Jour 13 : Hospitalité arctique au Cap du Désir

Par Elodie.

Au petit matin, le bateau est à l’arrêt et les zodiacs enchainent des aller-retours, chargés de valises et de nourriture. Jusqu’où ? Difficile à dire, car le brouillard s’est levé. Les vagues aussi. D’ailleurs, une fois le déchargement terminé et les rangers à terre, le bateau repart pour un tour, et un début de transect est annoncé (deux stations en mer de Kara) pour la matinée.

En début d’après-midi, nous sommes de retour au même endroit. Il faut être rapide pour apercevoir un hameau sur la côte (notre point de débarquement), car le brouillard ne tarde pas à refermer la fenêtre. Pourtant, cette fois est la bonne et les zodiacs disparaissent l’un après l’autre dans cette purée de pois pour nous déposer sur la côte du Cap du Désir, à l’extrême Nord-Est de la Nouvelle-Zemble.

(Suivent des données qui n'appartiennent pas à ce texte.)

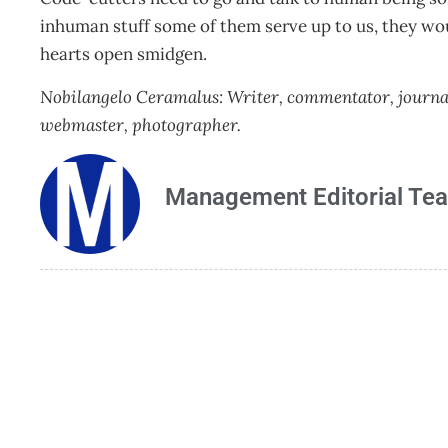
inhuman stuff some of them serve up to us, they would
hearts open smidgen.
Nobilangelo Ceramalus: Writer, commentator, journalis
webmaster, photographer.
Management Editorial Te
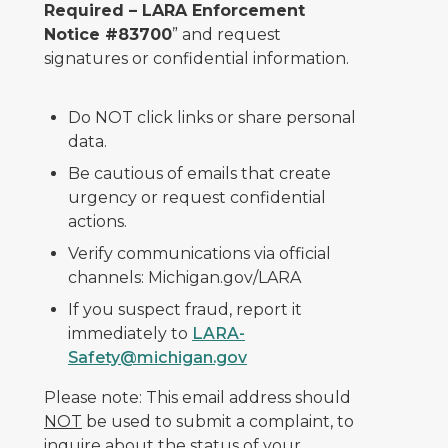
Required – LARA Enforcement
Notice #83700
” and request
signatures or confidential information.
Do NOT click links or share personal
data.
Be cautious of emails that create
urgency or request confidential
actions.
Verify communications via official
channels: Michigan.gov/LARA
If you suspect fraud, report it
immediately to
LARA-
Safety@michigan.gov
Please note: This email address should
NOT
be used to submit a complaint, to
inquire about the status of your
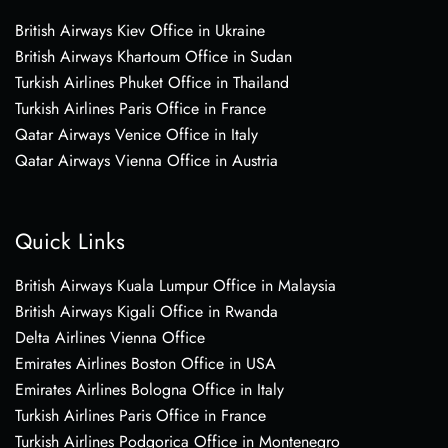
British Airways Kiev Office in Ukraine
British Airways Khartoum Office in Sudan
Turkish Airlines Phuket Office in Thailand
Turkish Airlines Paris Office in France
Qatar Airways Venice Office in Italy
Qatar Airways Vienna Office in Austria
Quick Links
British Airways Kuala Lumpur Office in Malaysia
British Airways Kigali Office in Rwanda
Delta Airlines Vienna Office
Emirates Airlines Boston Office in USA
Emirates Airlines Bologna Office in Italy
Turkish Airlines Paris Office in France
Turkish Airlines Podgorica Office in Montenegro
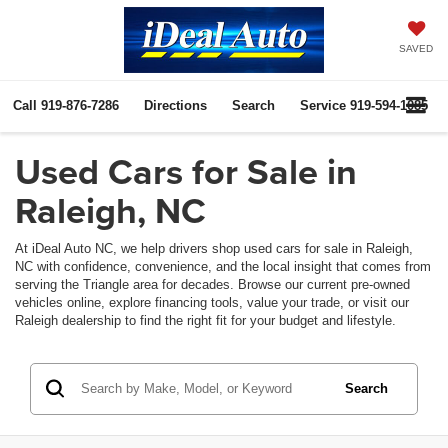
SAVED
Call
919-876-7286
Directions
Search
Service
919-594-1085
Used Cars for Sale in
Raleigh, NC
At iDeal Auto NC, we help drivers shop used cars for sale in Raleigh,
NC with confidence, convenience, and the local insight that comes from
serving the Triangle area for decades. Browse our current pre-owned
vehicles online, explore financing tools, value your trade, or visit our
Raleigh dealership to find the right fit for your budget and lifestyle.
Search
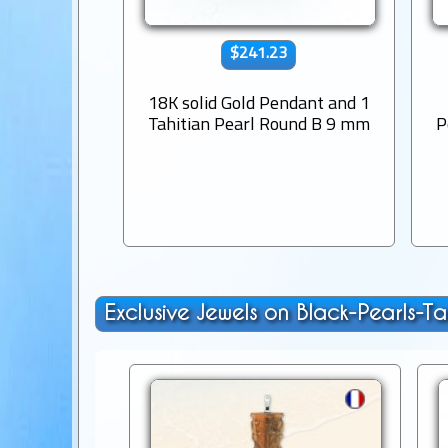
$241.23
18K solid Gold Pendant and 1
Tahitian Pearl Round B 9 mm
P
Exclusive Jewels on Black-Pearls-Ta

A mesure que le zodiac se rapproche de la plage, des bâtiments à l’allure délabrée se dessinent de manière fantomatique. Pour ajouter à l’ambiance du lieu, nous assistons ensuite à la dérive de l’un des zodiacs, qui a trompé la vigilance de l’équipage. Sans connaître l’issue de cette échappée, nous partons pour une petite marche. L’extrémité de l’île est formée de falaises abruptes servant d’abris aux oiseaux arctiques. Généreux, ils nous offrent des ballets aériens avec accompagnement musical. Mais le froid et l’humidité ont raison de nous, et l’invitation des rangers à visiter leur station l’emporte sur la beauté du lieu. Nous nous dirigeons donc vers le seul bâtiment encore en (très) bon état, pour un goûter. A l’approche de celui-ci, les barreaux arrimés aux fenêtres et des empreintes d’ours polaires au sol nous rappellent qui est le maître de l’île. Toutefois, à l’intérieur, la chaleur de la cuisine nous envoûte et l’atmosphère nous rappelle le chalet de grand-mère. Igor a un sens chaleureux de l’accueil et nous montre les choses qui lui tiennent à cœur dans cette pièce. Parmi elles, l’esprit de la maison, surplombant l’entrée et protégeant les habitants, ainsi qu’un livre d’or. Tous les visiteurs de ce lieu l’ont rempli, nous n’échapperons pas à la tradition !
Au moment de rejoindre le bateau, l’heure est aux premiers adieux. Sergueï le botaniste ainsi qu’Igor et Vadim, deux des rangers qui nous ont accompagnés jusque là, vont en effet vivre dans cette station jusqu’à la fin de la saison, et rentreront à la fin août, sur un bateau de tourisme allemand. Avec eux, Ivan, un troisième ranger, ainsi qu’Andrei l’entomologiste en profitent pour passer quelques jours à terre, afin de compléter au mieux leur échantillonnage. Nous les récupérerons au retour de notre prochain transect.

La soirée se déroule dans le calme : alors que certaines profitent de la bania, d’autres préparent un transect nocturne – s’il est possible de parler de nocturne quand on sait que le soleil a réussi à transpercer le brouillard vers deux heures du matin pour éblouir les irréductibles joueurs de cartes.

2 commentaires pour “Jour 13 : Hospitalité arctique au Cap du Désir

  1. Coucou Tata Marraine, on lit enfin un de tes récits depuis notre Grande Villa de Vacances. Vous semblez vivre de Belles Aventures ! On te fait pleins de gros Bisous, on pense fort à toi et tu nous manques beaucoup ! Vivement ton retour !

  2. Quel plaisir de lire les récits de votre aventure arctique et de savoir que vous allez tous bien. Vous vivez là une expérience que je vous envie. Félicitations à tous et bonne chance pour la suite!